The title is a quote attributed to Larry Page, it is also the core of a curious thinking soul. Early most of us are taught that Impossible is a permeate state. How can things be thought of as impossible and later become real?

There are actually three levels of Impossible

1. Perceived as Impossible – these are the things we want to do but can’t become real today because one or more elements are missing, a platform or core technical element is not invented.

2. Impossible, would require new core element – as core element I am talking about creating a new element, in the Ironman move Tony Starks dad build a power reactor but could not create the element with tools of his time so he left a message for his son on what the element would look like so it could be made in the future

3. Impossible by laws of Physics – to work it would take a change in the laws of physics as we understand them

Life imitates art, future vision is often found in art, and Innovators are often SIFI enthusiasts. We see the Jetsons with a family robot, coming soon! We see a pocket communicator on Start Trek and we have the flip phone. Star Trek gave us the vision of taking to an omnipresent computer, actually possible today, it gave us the replicator and today we have 3D printers, it gave us doors that make that swoosh sound, I ask someone to get on that, it was cool.

So what is impossible?
Great innovation happens in stages. We all get excited when what may have been launched in stages over the years and failed finally makes it, but often the change happens over time and in stages.

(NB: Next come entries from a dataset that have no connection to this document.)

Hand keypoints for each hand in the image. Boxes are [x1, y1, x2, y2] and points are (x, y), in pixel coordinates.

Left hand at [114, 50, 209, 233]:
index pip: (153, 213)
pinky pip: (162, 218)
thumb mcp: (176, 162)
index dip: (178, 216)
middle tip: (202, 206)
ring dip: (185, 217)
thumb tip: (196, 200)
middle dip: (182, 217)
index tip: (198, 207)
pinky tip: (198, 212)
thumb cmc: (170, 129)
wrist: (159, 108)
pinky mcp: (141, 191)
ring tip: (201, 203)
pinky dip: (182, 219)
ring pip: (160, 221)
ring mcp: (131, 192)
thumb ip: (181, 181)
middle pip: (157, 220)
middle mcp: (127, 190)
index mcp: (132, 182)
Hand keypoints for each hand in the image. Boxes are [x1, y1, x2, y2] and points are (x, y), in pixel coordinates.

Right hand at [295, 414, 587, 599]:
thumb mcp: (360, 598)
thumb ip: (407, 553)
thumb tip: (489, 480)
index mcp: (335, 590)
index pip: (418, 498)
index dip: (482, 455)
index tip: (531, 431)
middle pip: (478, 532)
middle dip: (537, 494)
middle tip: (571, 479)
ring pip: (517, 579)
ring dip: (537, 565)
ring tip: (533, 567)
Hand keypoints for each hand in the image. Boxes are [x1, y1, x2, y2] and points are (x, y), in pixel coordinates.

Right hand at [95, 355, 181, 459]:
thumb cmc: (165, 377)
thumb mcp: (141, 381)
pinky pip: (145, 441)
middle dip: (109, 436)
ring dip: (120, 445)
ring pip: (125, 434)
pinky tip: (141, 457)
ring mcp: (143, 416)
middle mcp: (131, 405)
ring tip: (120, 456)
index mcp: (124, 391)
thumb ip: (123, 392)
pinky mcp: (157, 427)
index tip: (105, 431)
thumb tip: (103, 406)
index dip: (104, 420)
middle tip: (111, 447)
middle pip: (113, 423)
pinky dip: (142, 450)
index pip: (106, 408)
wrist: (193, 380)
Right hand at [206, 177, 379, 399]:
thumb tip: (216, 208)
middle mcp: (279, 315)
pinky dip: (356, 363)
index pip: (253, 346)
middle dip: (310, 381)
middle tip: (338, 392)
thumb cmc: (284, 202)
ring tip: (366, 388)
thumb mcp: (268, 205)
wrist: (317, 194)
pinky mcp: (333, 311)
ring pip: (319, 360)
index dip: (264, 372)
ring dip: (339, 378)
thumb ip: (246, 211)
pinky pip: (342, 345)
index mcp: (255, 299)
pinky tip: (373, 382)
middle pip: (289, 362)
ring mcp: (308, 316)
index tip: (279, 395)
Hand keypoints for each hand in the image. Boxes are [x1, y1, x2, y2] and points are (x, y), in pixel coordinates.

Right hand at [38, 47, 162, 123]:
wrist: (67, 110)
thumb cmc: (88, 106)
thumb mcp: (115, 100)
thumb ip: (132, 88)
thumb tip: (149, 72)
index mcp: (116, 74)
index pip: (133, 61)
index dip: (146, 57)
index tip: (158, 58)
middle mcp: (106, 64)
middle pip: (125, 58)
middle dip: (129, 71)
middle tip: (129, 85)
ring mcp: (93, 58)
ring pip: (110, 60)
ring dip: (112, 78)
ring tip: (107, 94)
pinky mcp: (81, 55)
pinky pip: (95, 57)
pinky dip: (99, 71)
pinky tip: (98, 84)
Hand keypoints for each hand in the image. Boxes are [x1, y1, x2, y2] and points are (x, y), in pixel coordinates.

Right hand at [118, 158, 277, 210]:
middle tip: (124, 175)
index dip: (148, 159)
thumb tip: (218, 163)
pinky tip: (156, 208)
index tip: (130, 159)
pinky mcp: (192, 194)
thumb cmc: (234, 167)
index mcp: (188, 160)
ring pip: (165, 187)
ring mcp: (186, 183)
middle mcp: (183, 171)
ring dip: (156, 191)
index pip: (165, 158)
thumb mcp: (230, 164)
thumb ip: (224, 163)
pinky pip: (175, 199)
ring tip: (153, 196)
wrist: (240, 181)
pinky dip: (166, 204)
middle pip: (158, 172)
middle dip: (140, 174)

We hear references to the US effort to put a man on the moon as a great achievement. So great that it spawned the term moonshot in today’s innovation vernacular. The term for most refers to a single event, the truth is that centuries of rocket technology, decades of guidance systems, decades of space science led to the first satellites which led to sending a monkey into space and back then a man.

On the road there were many failures including the loss of life in a Launchpad explosion. The original moonshot was a higher risk venture than any of us would dream to take. When setting innovation or product goals it is best to break them down to stages and think what other industries will need to be created, infrastructure installed. Rare is the innovation that is a single effort even by one multi-divisional company.

Work over time in collaboration is half the story, the other half is cultural, getting people to embrace each step even if they are unaware that the product they are using is one frame in a bigger picture. The impossible may not be impossible for ever.